Ein breiter Graben stellte die Verbindung zum Knickteich her

Vor allem aber wurde das Grabensystem hier deutlich komplizierter. Budde: „Zu den drei Hauptgräben kamen drei weitere hinzu. Ein breiter Graben stellte zusätzlich am unteren Hang die Verbindung zum Knickteich her. Hinzu kamen sechs Quergräben, welche die Hauptgräben kreuzten.“

Der obere Teil des westlichen Landwehrgrabensystems mit dem hier geschnittenen obersten Graben und erkennbaren flachen Zuleitungsgräben. Dahinter das drei Monate nach der Freilegung nicht mehr ganz so gut erkennbare gitterförmige Grabensystem. Quelle: Thomas Budde

Dieses gitternetzartige Grabensystem dürfte sich außerhalb des Baugebietes nach Westen parallel zur Landgrabenniederung weiter fortsetzen. „Ein Bezug zum Knickteich ist offensichtlich“, ist Budde überzeugt. Der Experte weiter: „Die am oberen Hang in flachen künstlichen Quellmulden beginnenden Quergräben stellten offenbar einen Wasseraustausch zwischen dem vom Landgraben gespeisten Knickteich und den Landwehrgräben her.“

Ein Novum in der Landwehrforschung

Durch den Einsatz von Wehren konnten diese somit wasserführend gemacht werden, was einen Grenzübertritt zusätzlich erschwerte. Dies wäre eine plausible Deutung für dieses Grabensystem, das bisher ein Novum in der Landwehrforschung darstellt.

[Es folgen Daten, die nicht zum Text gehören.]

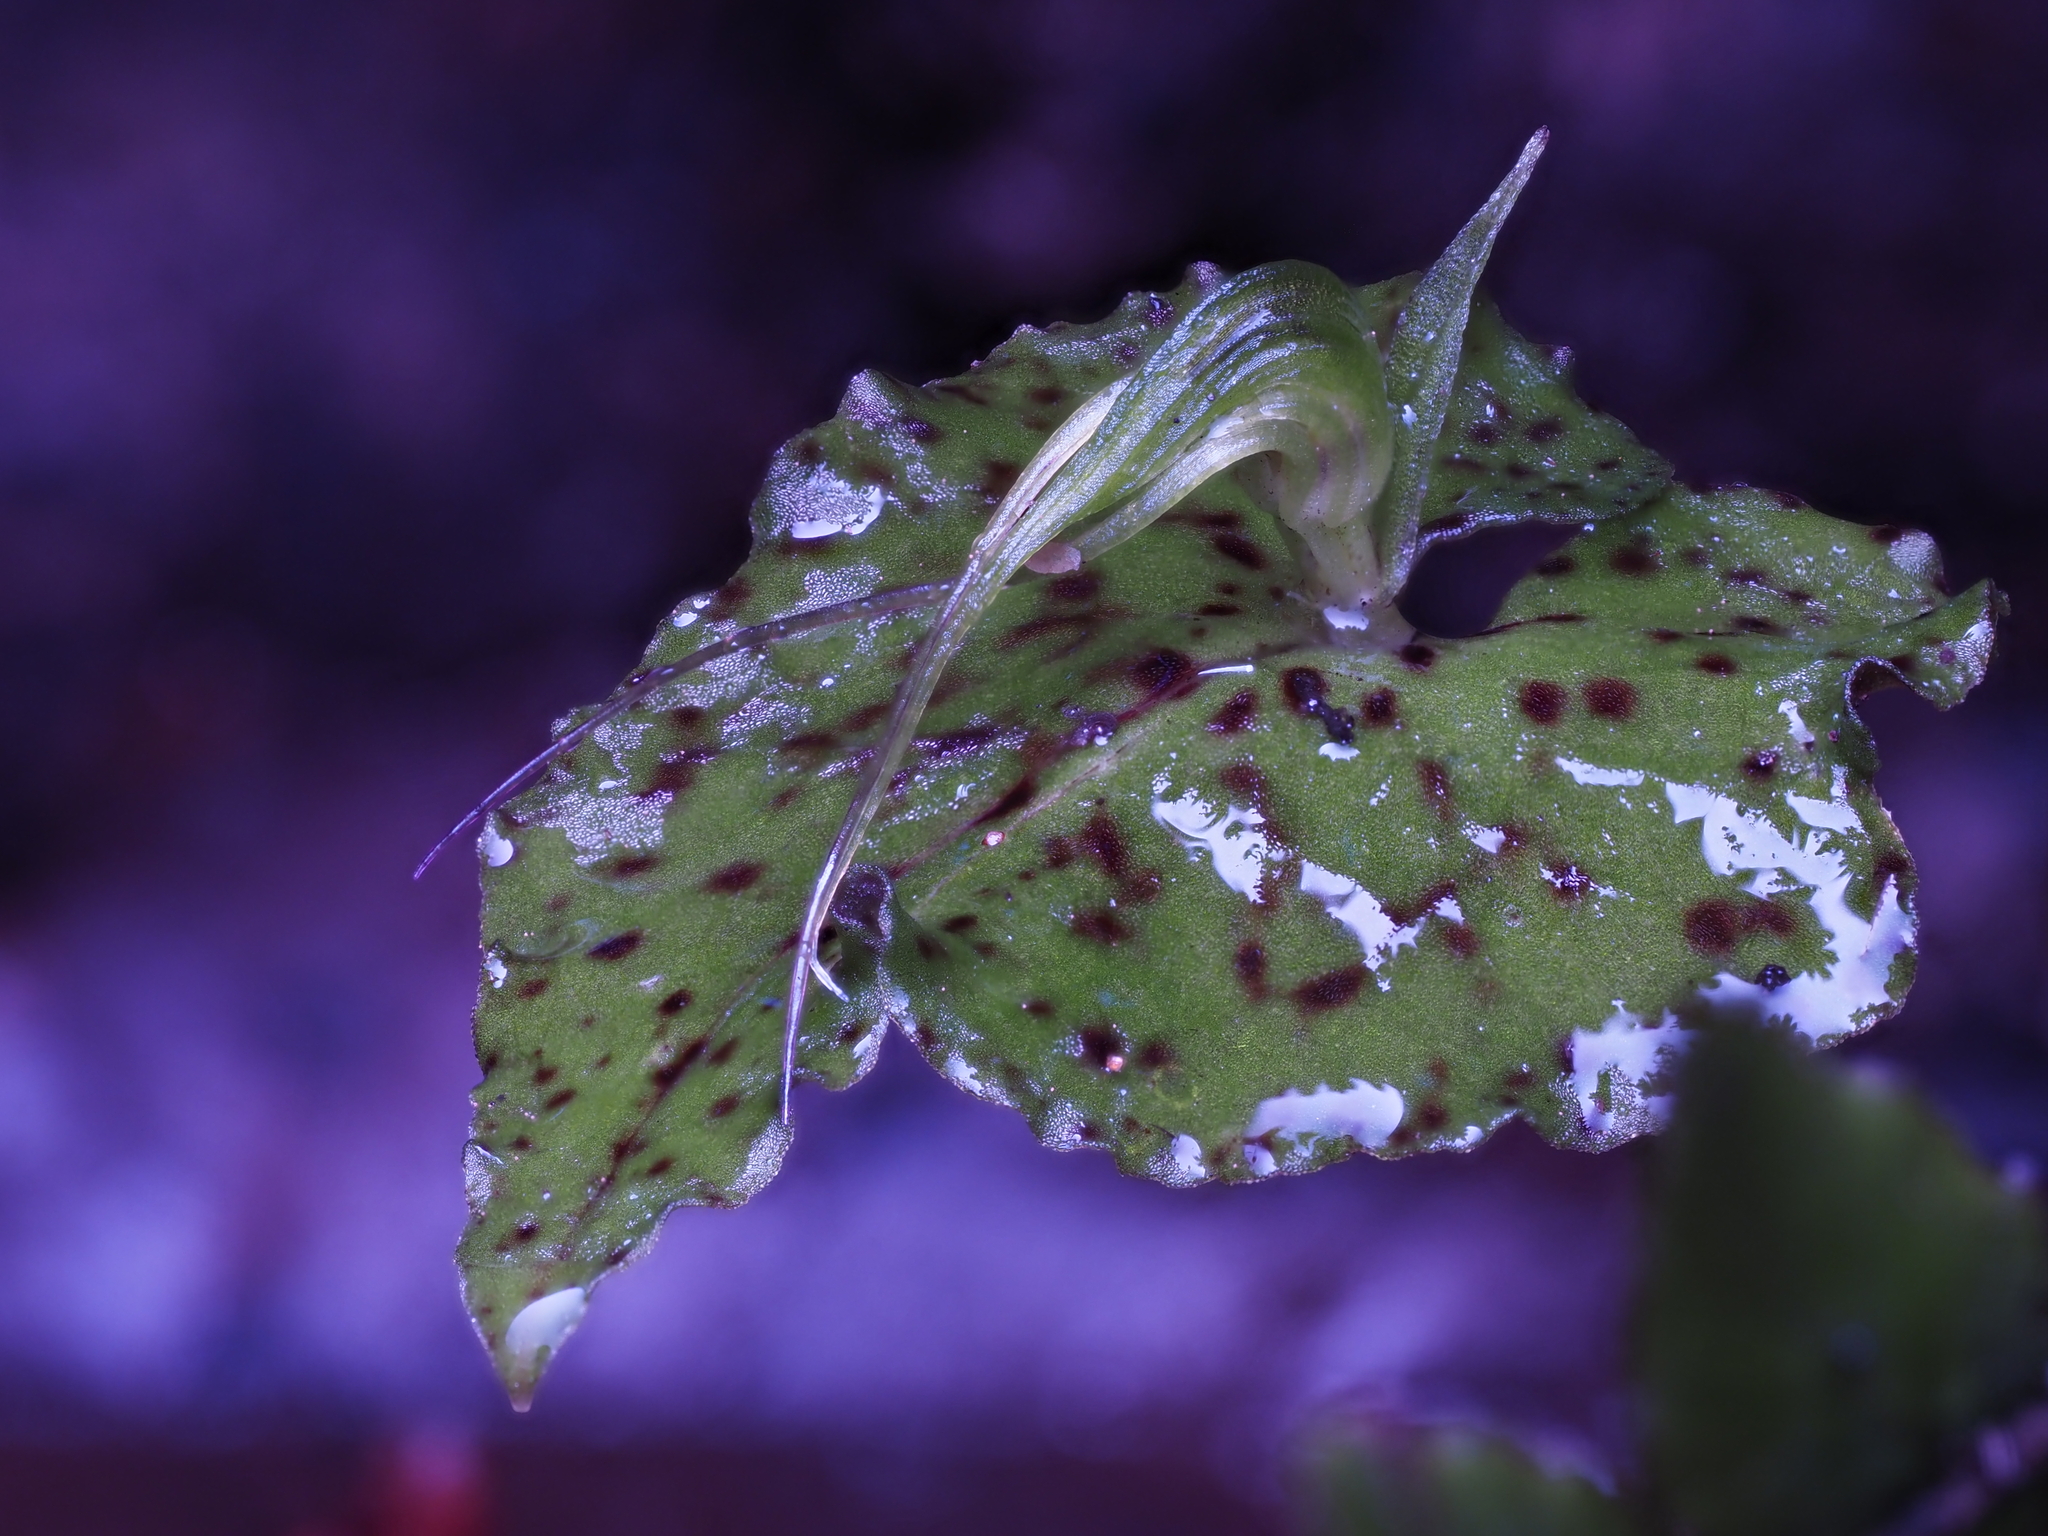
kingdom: Plantae
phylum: Tracheophyta
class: Liliopsida
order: Asparagales
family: Orchidaceae
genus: Corybas
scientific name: Corybas acuminatus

Komplexes Grabensystem der Landwehr am Westrand des Baugebietes. Blick nach Westen. Im Hintergrund das Kraftwerk Mehrum. Quelle: Thomas Budde

Bei der Untersuchung der Landgrabenniederung konnte der Archäologe auch das alte Bachbett des Landgrabens, der früher „Flottriede“ hieß, im Niedermoortorf der Senke freilegen. Dabei wurden 15 unter dem Grundwasserspiegel liegende Holzstücke gefunden.

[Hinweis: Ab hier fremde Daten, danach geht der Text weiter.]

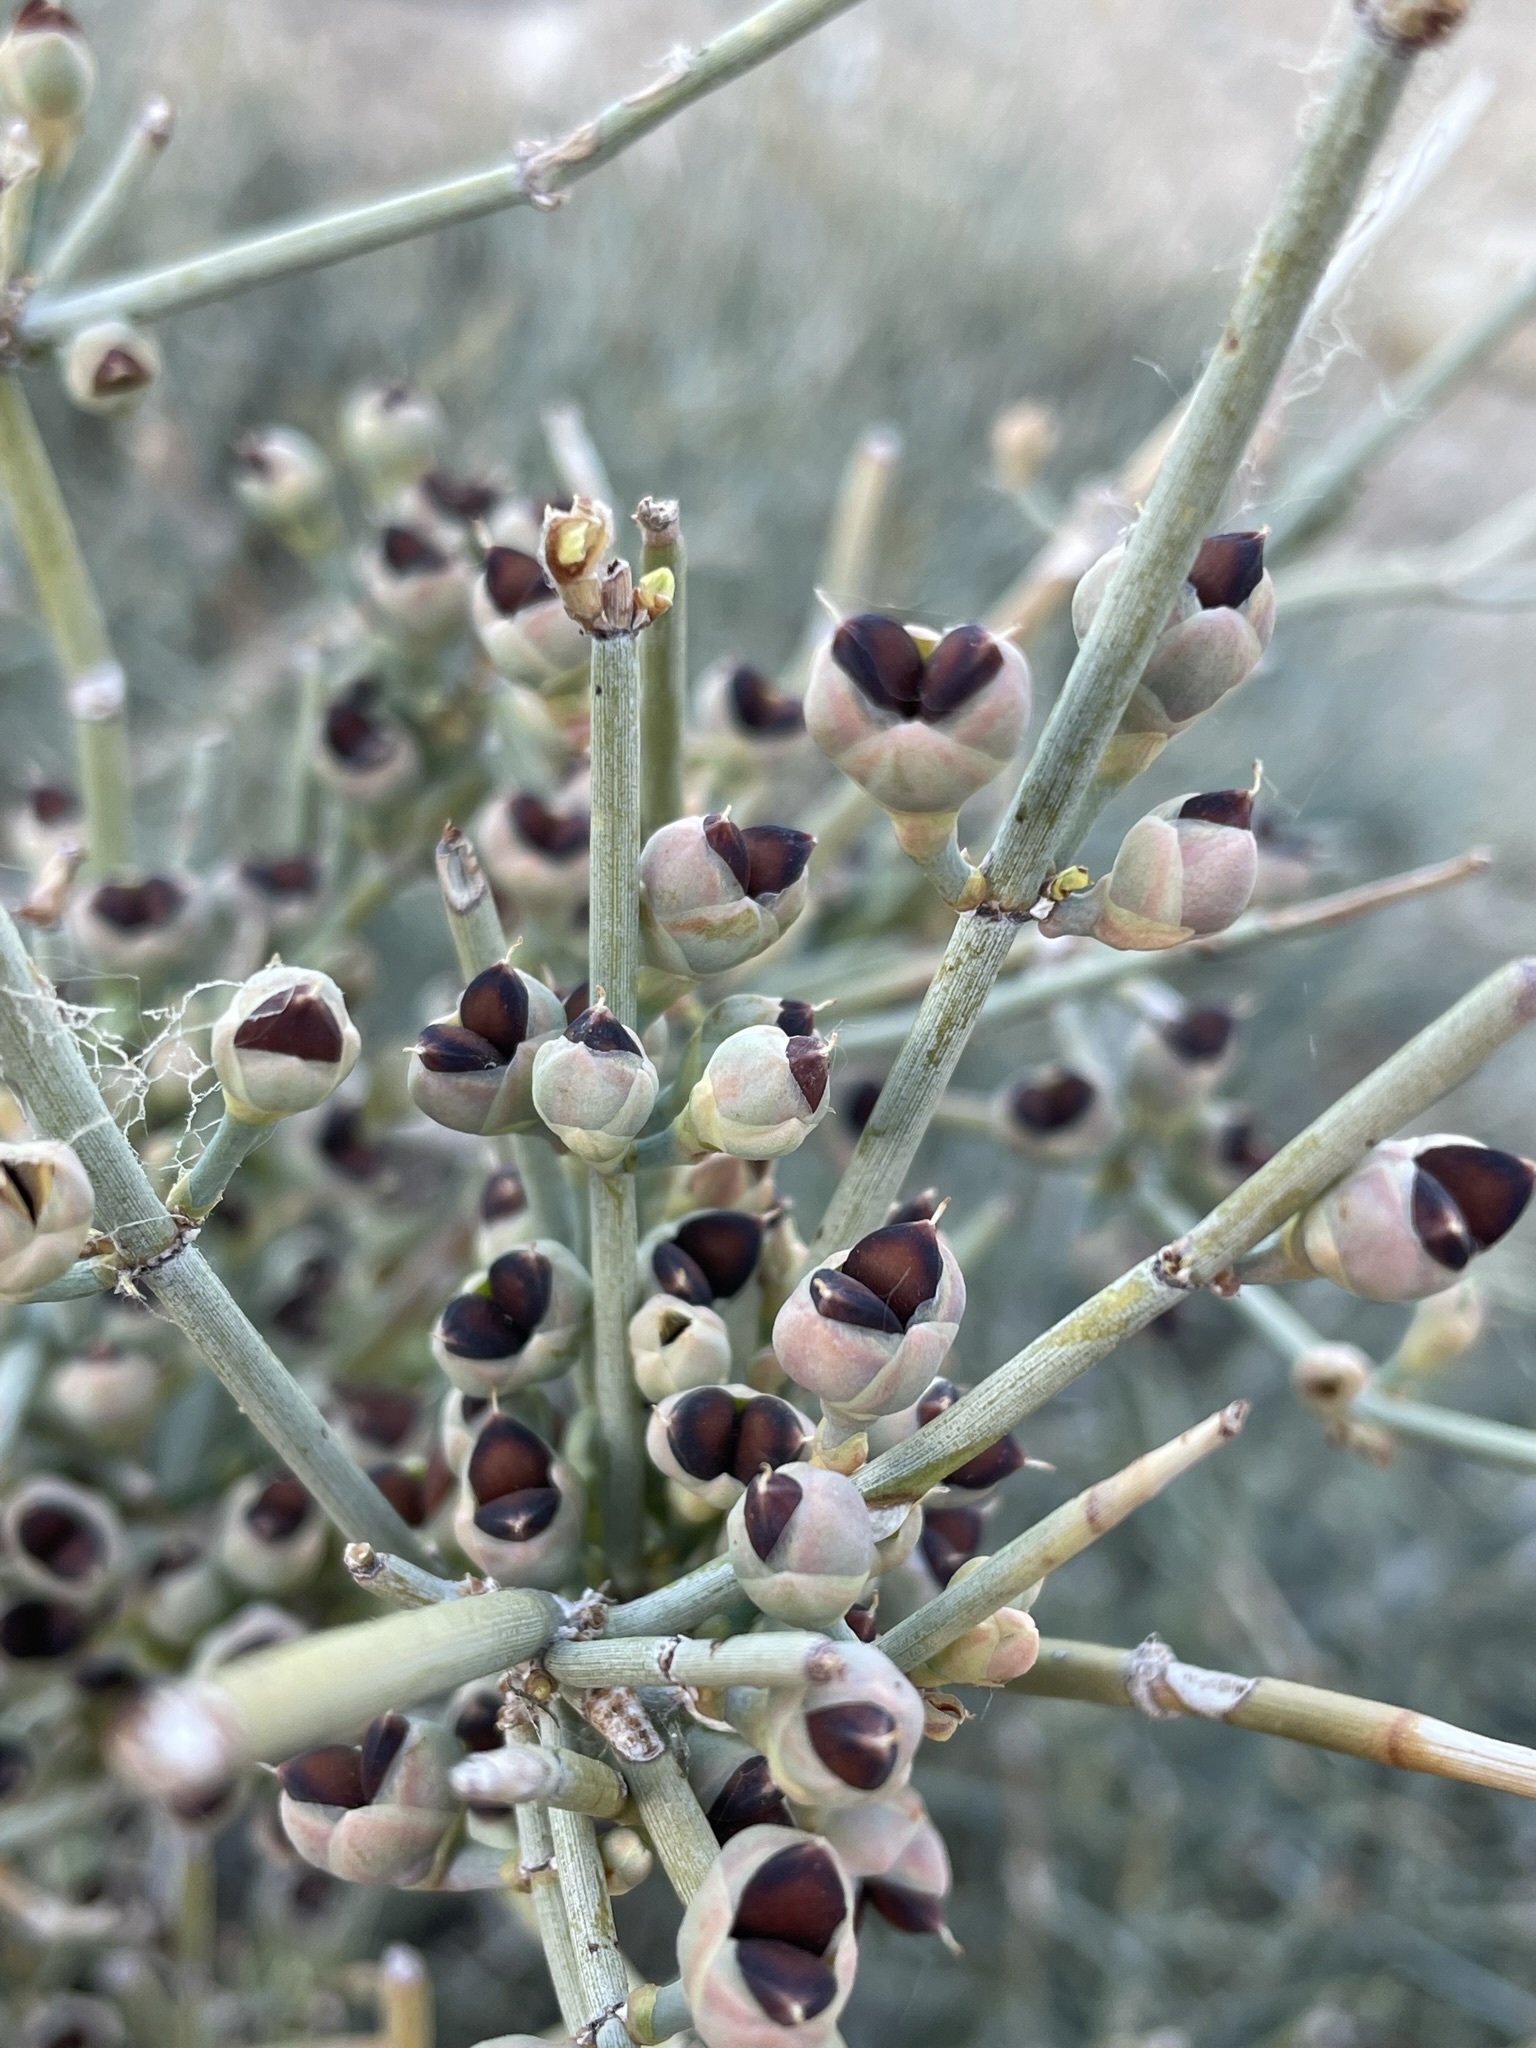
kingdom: Plantae
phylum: Tracheophyta
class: Gnetopsida
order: Ephedrales
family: Ephedraceae
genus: Ephedra
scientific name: Ephedra nevadensis
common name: Gray ephedra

In diesem Schnitt durch die Niederung des Landwehrgrabens zeigte sich das früher westlich breitere Bachbett des Landgrabens, der früher , wie heute noch im Oberlauf, „Flottriede“ hieß. Der dunkel hervortretende Niedermoortorf ist im 19./20. Jahrhundert mit Sand bedeckt und der Graben an die heutige Stelle verlegt worden. Im Vordergrund ist der unterste Graben der Landwehr als dunkler Streifen erkennbar. Quelle: Thomas Budde

Budde: „Es handelt sich um bearbeitete Eichenstämme. Sie dürften in irgendeiner Form entweder zur Landwehrbefestigung und/oder zu den Stauvorrichtungen des Knickteichs gehört haben.“ Das Grundwasser verhinderte jedoch weitere Untersuchungen.

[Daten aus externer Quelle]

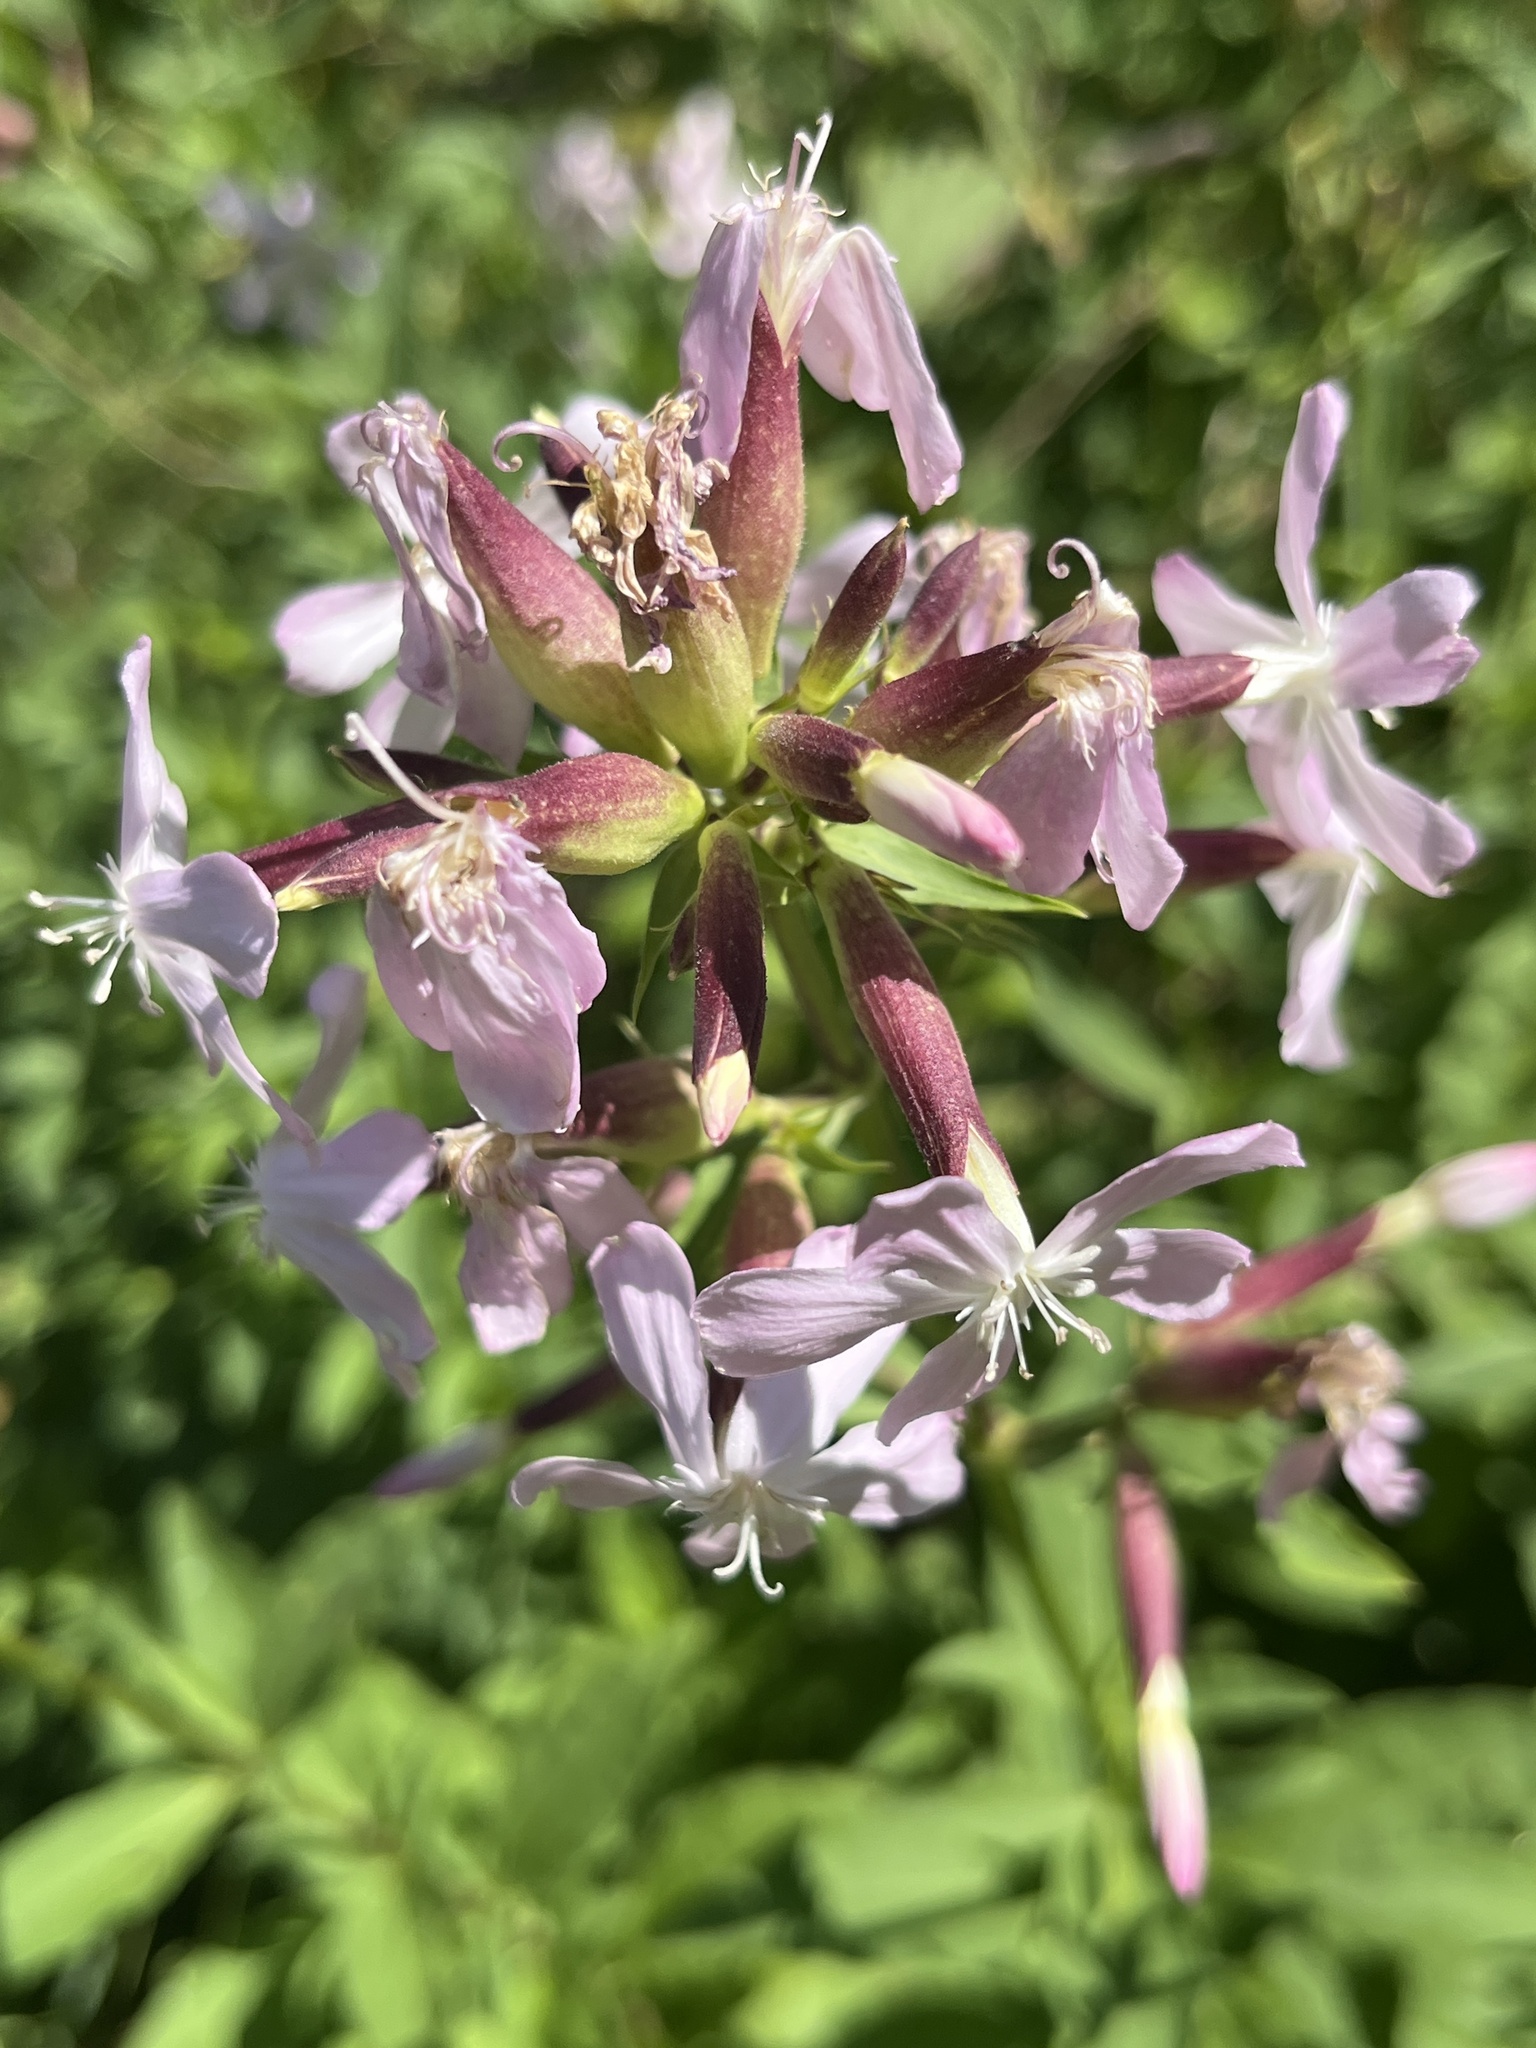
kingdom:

Eine künstlich im Untergrund verkeilte Mooreiche diente vermutlich einst als südliche Uferbefestigung des Landgrabens oder hatte eine Funktion in Zusammenhang mit der Landwehr. Quelle: Thomas Budde

Ein knapp 3,50 Meter langer, fest im Torf auf dem darunter liegenden Kies verkeilter Stamm einer Mooreiche konnte allerdings komplett geborgen werden. Der wohl als Uferbefestigung dienende Stamm wurde als mögliches Exponat in Vöhrum eingelagert.